Segment Start: Given data

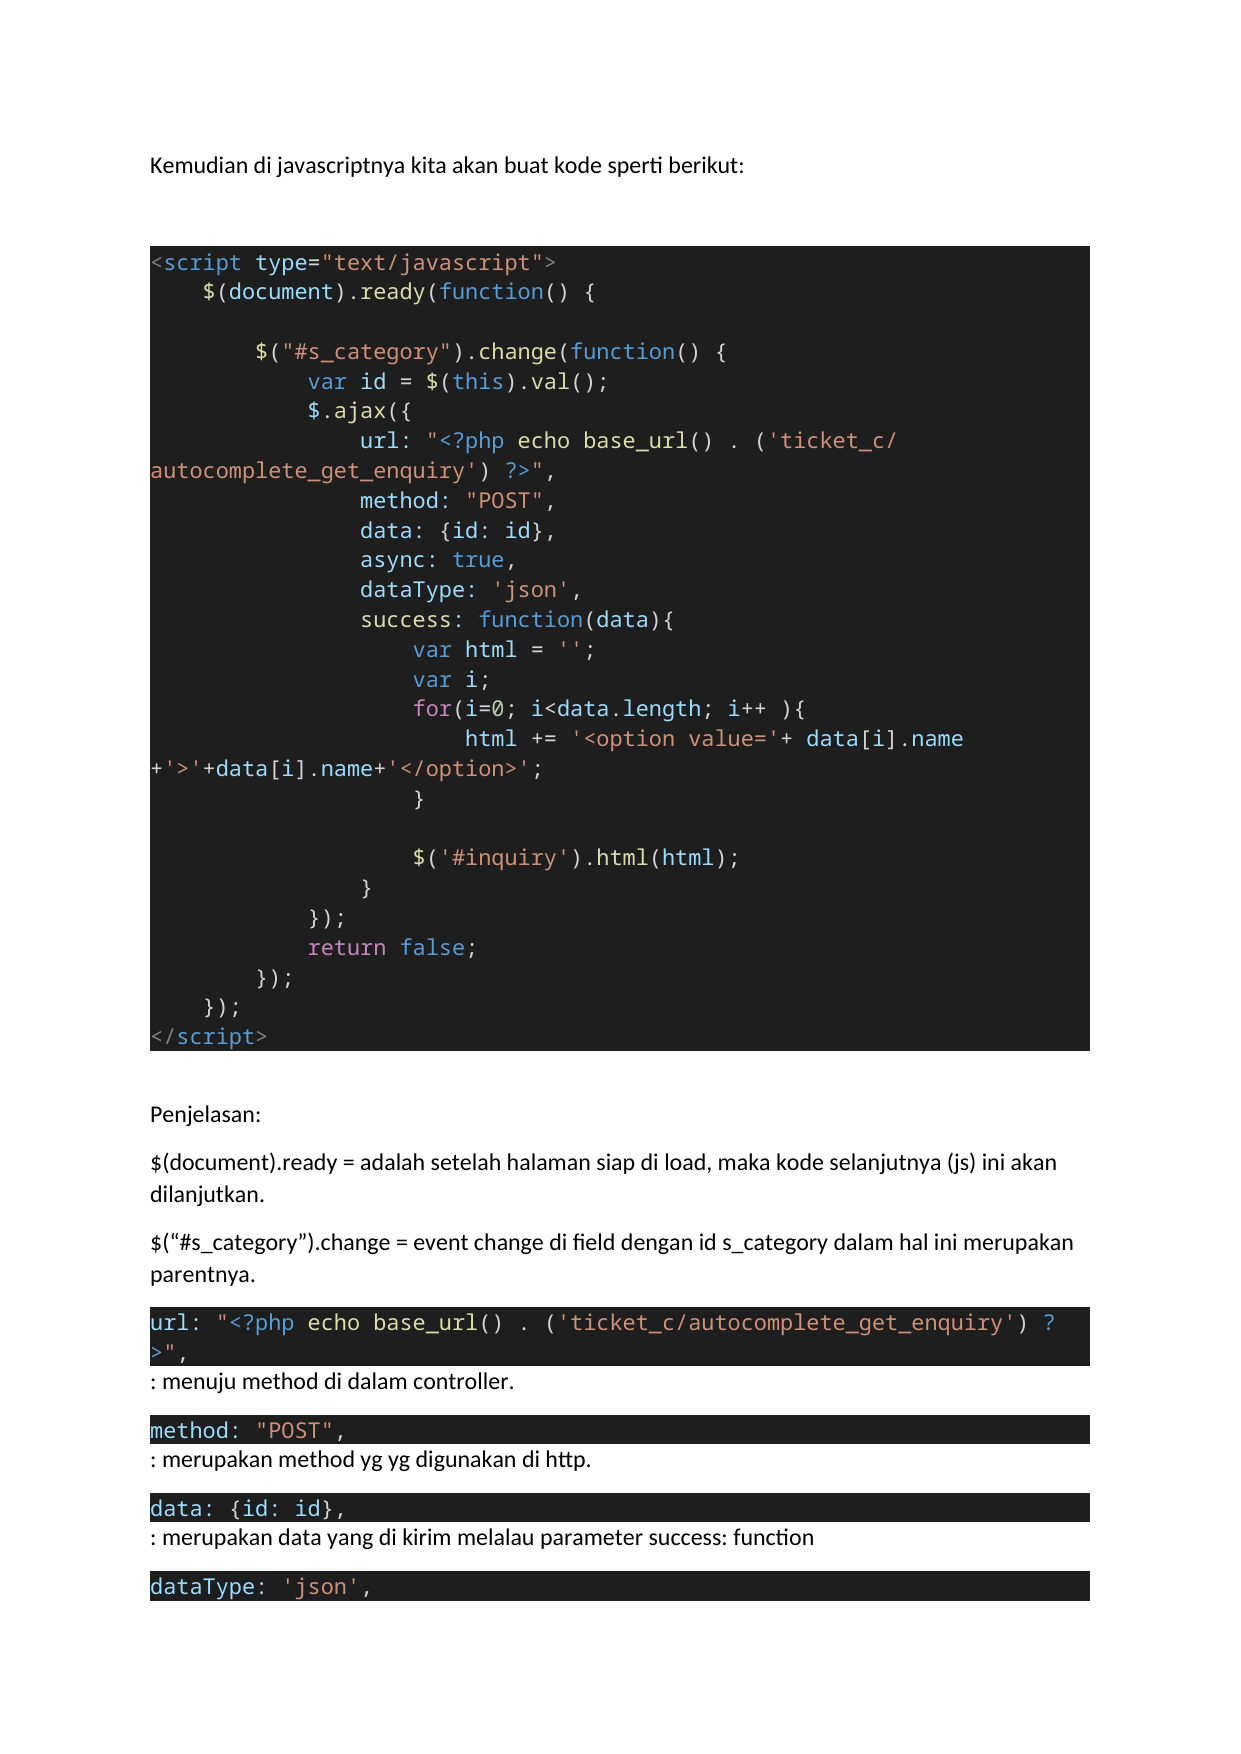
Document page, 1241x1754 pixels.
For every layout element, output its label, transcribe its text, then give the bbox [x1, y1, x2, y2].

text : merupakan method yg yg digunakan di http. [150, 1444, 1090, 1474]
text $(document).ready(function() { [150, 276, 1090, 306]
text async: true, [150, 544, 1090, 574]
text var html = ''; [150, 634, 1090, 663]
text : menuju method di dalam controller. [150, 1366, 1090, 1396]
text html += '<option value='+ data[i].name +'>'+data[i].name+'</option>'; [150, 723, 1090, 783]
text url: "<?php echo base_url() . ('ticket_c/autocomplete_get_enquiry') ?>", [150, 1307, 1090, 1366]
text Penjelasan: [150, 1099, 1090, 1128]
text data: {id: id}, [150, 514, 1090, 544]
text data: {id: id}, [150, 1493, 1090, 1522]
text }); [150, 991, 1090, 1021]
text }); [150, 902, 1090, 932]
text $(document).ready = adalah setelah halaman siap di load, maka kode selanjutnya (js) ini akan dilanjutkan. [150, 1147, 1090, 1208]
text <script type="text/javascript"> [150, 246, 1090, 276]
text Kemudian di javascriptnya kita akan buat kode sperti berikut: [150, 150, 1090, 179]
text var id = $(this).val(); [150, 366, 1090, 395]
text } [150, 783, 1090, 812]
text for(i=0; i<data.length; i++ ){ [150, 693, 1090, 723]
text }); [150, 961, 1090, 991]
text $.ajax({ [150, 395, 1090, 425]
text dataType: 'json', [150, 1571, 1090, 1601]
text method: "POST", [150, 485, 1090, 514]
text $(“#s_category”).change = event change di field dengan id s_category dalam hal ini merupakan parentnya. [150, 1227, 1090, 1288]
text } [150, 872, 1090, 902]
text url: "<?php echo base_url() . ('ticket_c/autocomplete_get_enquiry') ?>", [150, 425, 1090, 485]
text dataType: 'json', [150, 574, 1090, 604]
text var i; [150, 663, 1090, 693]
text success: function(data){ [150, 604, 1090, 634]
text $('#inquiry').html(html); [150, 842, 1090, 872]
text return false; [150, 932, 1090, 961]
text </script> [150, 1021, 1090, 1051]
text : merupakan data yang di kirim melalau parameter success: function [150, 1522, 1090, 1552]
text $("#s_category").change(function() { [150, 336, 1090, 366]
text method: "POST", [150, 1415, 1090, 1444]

Segment End: Given data
Segment Start: Given data

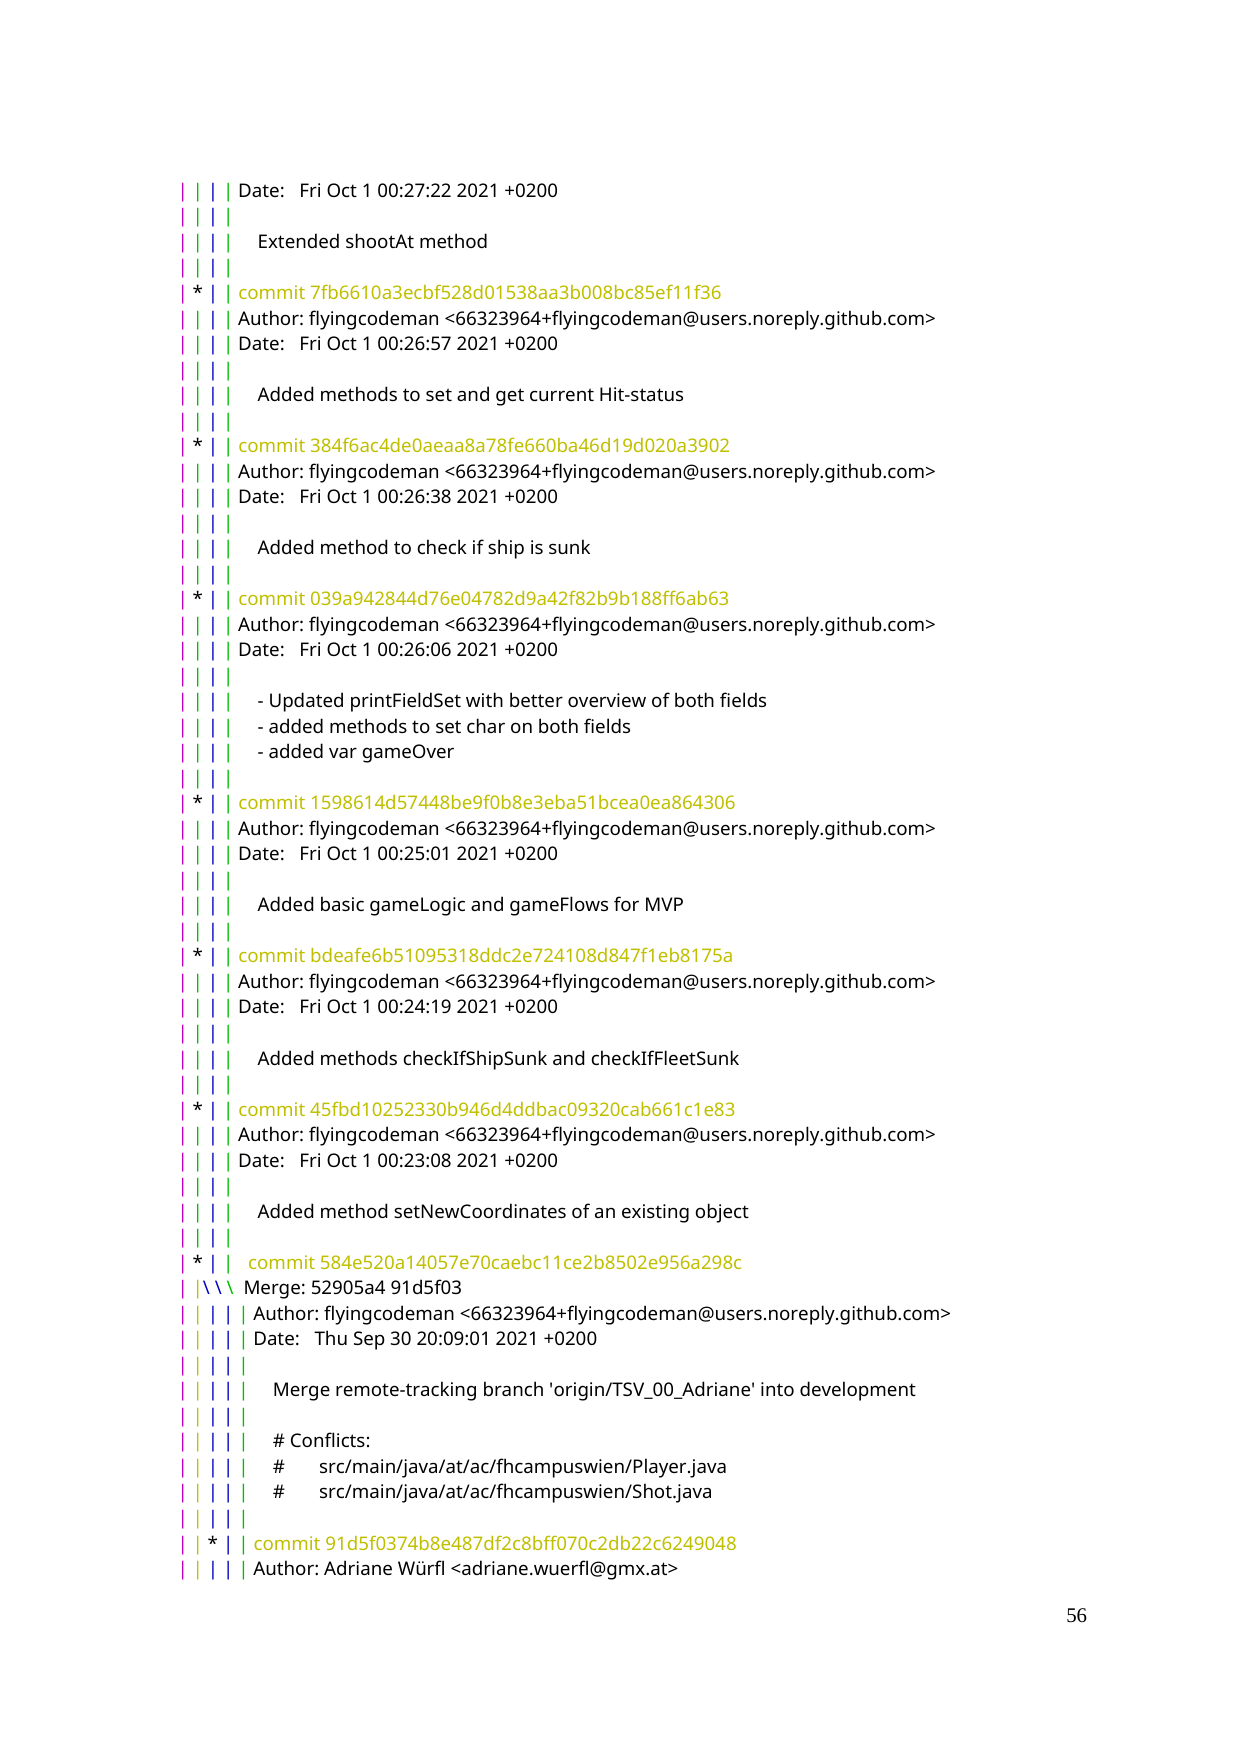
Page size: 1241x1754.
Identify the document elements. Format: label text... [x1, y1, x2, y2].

Segment End: Given data

For this exercise, output exactly the lines above from the line with "Page size: 1241x1754." to the line with "Identify the document", counting both, and leave out the rest.

Page size: 1241x1754.
Identify the document elements. Format: label text... [x1, y1, x2, y2].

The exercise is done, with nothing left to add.